:: Data supplied ::

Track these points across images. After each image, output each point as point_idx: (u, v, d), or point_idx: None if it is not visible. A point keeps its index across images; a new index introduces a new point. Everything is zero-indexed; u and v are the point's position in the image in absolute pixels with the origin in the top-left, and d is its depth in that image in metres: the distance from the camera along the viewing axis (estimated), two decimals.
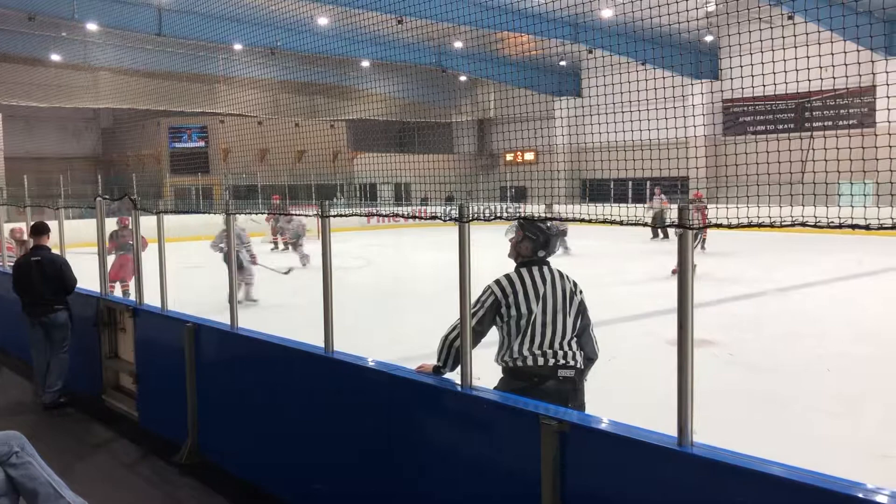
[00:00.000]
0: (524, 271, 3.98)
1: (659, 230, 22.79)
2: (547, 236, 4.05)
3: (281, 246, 21.17)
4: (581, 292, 4.03)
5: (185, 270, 12.53)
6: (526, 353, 3.82)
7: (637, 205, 23.09)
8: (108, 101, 30.18)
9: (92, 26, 24.62)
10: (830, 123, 27.08)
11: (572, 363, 3.86)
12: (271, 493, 4.81)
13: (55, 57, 27.42)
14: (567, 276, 4.04)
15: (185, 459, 5.44)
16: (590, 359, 4.02)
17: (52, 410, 6.88)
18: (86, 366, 7.16)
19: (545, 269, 4.00)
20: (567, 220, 3.82)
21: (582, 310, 3.99)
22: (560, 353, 3.84)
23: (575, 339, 3.93)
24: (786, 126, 28.09)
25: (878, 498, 2.29)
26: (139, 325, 6.34)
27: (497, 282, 3.94)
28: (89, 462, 5.64)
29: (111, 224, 12.55)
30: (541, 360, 3.81)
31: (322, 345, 4.39)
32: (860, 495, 2.31)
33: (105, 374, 6.93)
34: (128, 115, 33.93)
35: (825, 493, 2.36)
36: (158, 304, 6.07)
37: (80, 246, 12.25)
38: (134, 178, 29.96)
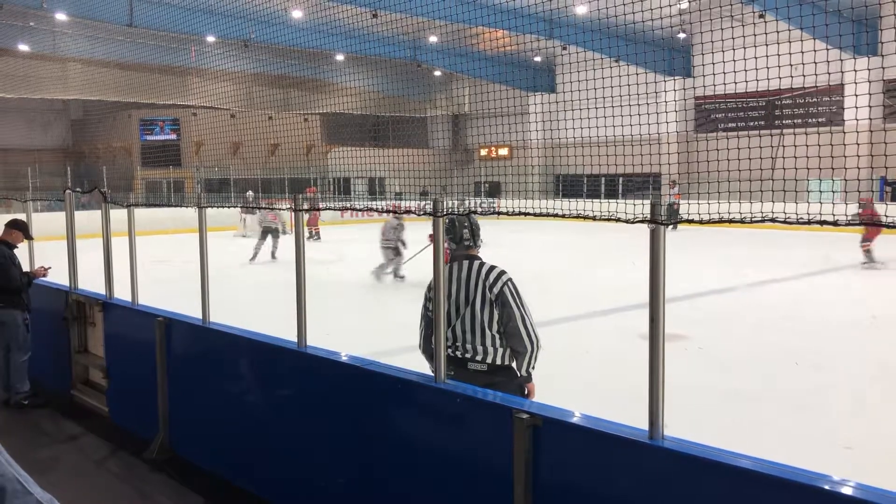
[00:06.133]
0: (446, 268, 4.10)
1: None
2: (454, 227, 4.19)
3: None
4: (506, 284, 4.01)
5: (154, 265, 12.39)
6: (451, 343, 4.03)
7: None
8: (77, 92, 29.63)
9: (61, 16, 24.20)
10: (800, 121, 27.46)
11: (480, 358, 3.97)
12: (243, 488, 4.78)
13: (23, 47, 26.91)
14: (488, 272, 4.06)
15: (156, 455, 5.40)
16: (517, 351, 4.01)
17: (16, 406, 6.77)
18: (55, 360, 7.05)
19: (465, 264, 4.12)
20: (544, 215, 3.81)
21: (501, 303, 3.99)
22: (469, 346, 3.99)
23: (497, 334, 3.99)
24: (756, 123, 28.43)
25: (843, 489, 2.34)
26: (109, 320, 6.26)
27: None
28: (59, 458, 5.57)
29: (80, 217, 12.38)
30: (451, 352, 4.02)
31: (294, 339, 4.37)
32: (826, 487, 2.36)
33: (74, 369, 6.83)
34: (98, 107, 33.37)
35: (792, 485, 2.40)
36: (129, 298, 6.01)
37: (48, 239, 12.10)
38: (104, 170, 29.50)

:::

• **Work instruction**
The finished answer is an exact repetition of the listing, with every picture removed.

• **Completed task**
Track these points across images. After each image, output each point as point_idx: (u, v, d), or point_idx: None if it is not visible. A point keeps its index across images; a new index introduces a new point. Everything is zero-indexed; u and v are the point's position in the image in absolute pixels with the origin in the top-left, and d is its depth in that image in metres: the distance from the camera along the viewing axis (estimated), two decimals.
[00:00.000]
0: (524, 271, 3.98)
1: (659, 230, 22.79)
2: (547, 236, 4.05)
3: (281, 246, 21.17)
4: (581, 292, 4.03)
5: (185, 270, 12.53)
6: (526, 353, 3.82)
7: (637, 205, 23.09)
8: (108, 101, 30.18)
9: (92, 26, 24.62)
10: (830, 123, 27.08)
11: (572, 363, 3.86)
12: (271, 493, 4.81)
13: (55, 57, 27.42)
14: (567, 276, 4.04)
15: (185, 459, 5.44)
16: (590, 359, 4.02)
17: (52, 410, 6.88)
18: (86, 366, 7.16)
19: (545, 269, 4.00)
20: (567, 220, 3.82)
21: (582, 310, 3.99)
22: (560, 353, 3.84)
23: (575, 339, 3.93)
24: (786, 126, 28.09)
25: (878, 498, 2.29)
26: (139, 325, 6.34)
27: (497, 282, 3.94)
28: (89, 462, 5.64)
29: (111, 224, 12.55)
30: (541, 360, 3.81)
31: (322, 345, 4.39)
32: (860, 495, 2.31)
33: (105, 374, 6.93)
34: (128, 115, 33.93)
35: (825, 493, 2.36)
36: (158, 304, 6.07)
37: (80, 246, 12.25)
38: (134, 178, 29.96)
[00:06.133]
0: (446, 268, 4.10)
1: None
2: (454, 227, 4.19)
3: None
4: (506, 284, 4.01)
5: (154, 265, 12.39)
6: (451, 343, 4.03)
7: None
8: (77, 92, 29.63)
9: (61, 16, 24.20)
10: (800, 121, 27.46)
11: (480, 358, 3.97)
12: (243, 488, 4.78)
13: (23, 47, 26.91)
14: (488, 272, 4.06)
15: (156, 455, 5.40)
16: (517, 351, 4.01)
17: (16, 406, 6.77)
18: (55, 360, 7.05)
19: (465, 264, 4.12)
20: (544, 215, 3.81)
21: (501, 303, 3.99)
22: (469, 346, 3.99)
23: (497, 334, 3.99)
24: (756, 123, 28.43)
25: (843, 489, 2.34)
26: (109, 320, 6.26)
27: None
28: (59, 458, 5.57)
29: (80, 217, 12.38)
30: (451, 352, 4.02)
31: (294, 339, 4.37)
32: (826, 487, 2.36)
33: (74, 369, 6.83)
34: (98, 107, 33.37)
35: (792, 485, 2.40)
36: (129, 298, 6.01)
37: (48, 239, 12.10)
38: (104, 170, 29.50)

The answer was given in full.